Photos courtesy of YAAW.
Yukon Artists at Work (YAAW) is planning a special series of Artist in the Window mini-residencies as part of the Yukon 125 celebrations. YAAW is also marking an anniversary this year: its 20th year as an organization. It is planning an exhibition at the Yukon Arts Centre to open November 30th and these Artist in the Window residencies will help collect stories about the organization that can then be told as part of the art show.
Starting this week, YAAW will host present and past members who will each do a one-week mini-residency in the organization’s gallery window at 4th Avenue and Wood Street in Whitehorse. Artists will demonstrate their work in a hands-on way that pertains to Yukon history and art history, and will discuss their involvement in YAAW with visitors to the gallery.
"We will have a table set up with a timeline of our organization’s history, some of the posters and press around YAAW’s activities as prompts for storytelling, and places to add notes,” said YAAW chair Nicole Bauberger.“This will benefit the upcoming exhibition at the Yukon Arts Centre, give locals a chance to add their stories to our exhibition, and give visitors a sense of the history of this artist-run gallery that has played an important role in the growth of our currently teeming arts ecosystem.”
You will find the artists in the window between 2 and 4 pm at least 4 of the 5 days of their assigned week.
Patrick Royle will start off the series. He’ll be in the gallery the week of July 18th, working on his Yukon wildflowers series that includes impressions in tiles and panels as well as his iconic fireweed line.
The week of July 25th Maya Rosenberg, a newer YAAW member, will be creating small watercolours that depict local icons and nature, and Yukon life.
The first week of August, Leslie Leong, a longtime YAAW member who was one of the people instrumental in our move downtown, will reach back into her personal art history to undertake a series of detailed illustration-style drawings.
Harreson Tanner, one of the founding members of YAAW, will be in the window the week of August 8th, working on a commemorative bust of Yukon icon Jim Robb.
Mid-August, Marie-Hélène Comeau will create a large study of a house that used to stand on Wood St. in Whitehorse and which only exists today in memory.

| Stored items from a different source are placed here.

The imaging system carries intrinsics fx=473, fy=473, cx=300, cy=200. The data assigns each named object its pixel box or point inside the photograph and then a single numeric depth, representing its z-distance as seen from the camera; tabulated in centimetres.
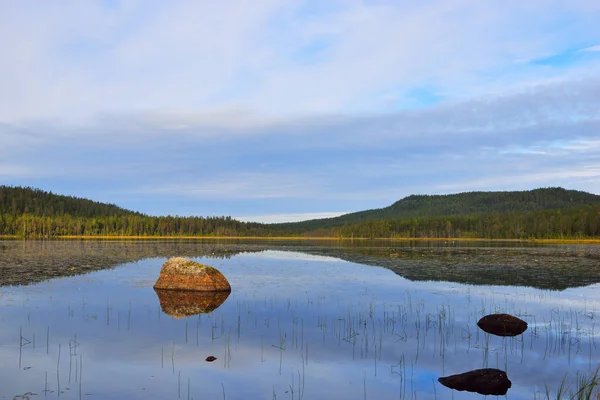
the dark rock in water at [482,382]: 1253
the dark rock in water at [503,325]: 1944
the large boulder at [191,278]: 3094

This is part of her series of paintings of Whitehorse’s old houses that she has been working on since 2020.
Finally, the week of August 22nd, Lillian Loponen will be in our window, going back to her artistic roots by working on some ice fog watercolours…something she did when she started out with YAAW in 2003. Lillian was a member of YAAW for many, many years and has wonderful memories of the events that the organization has been involved in over the past two decades.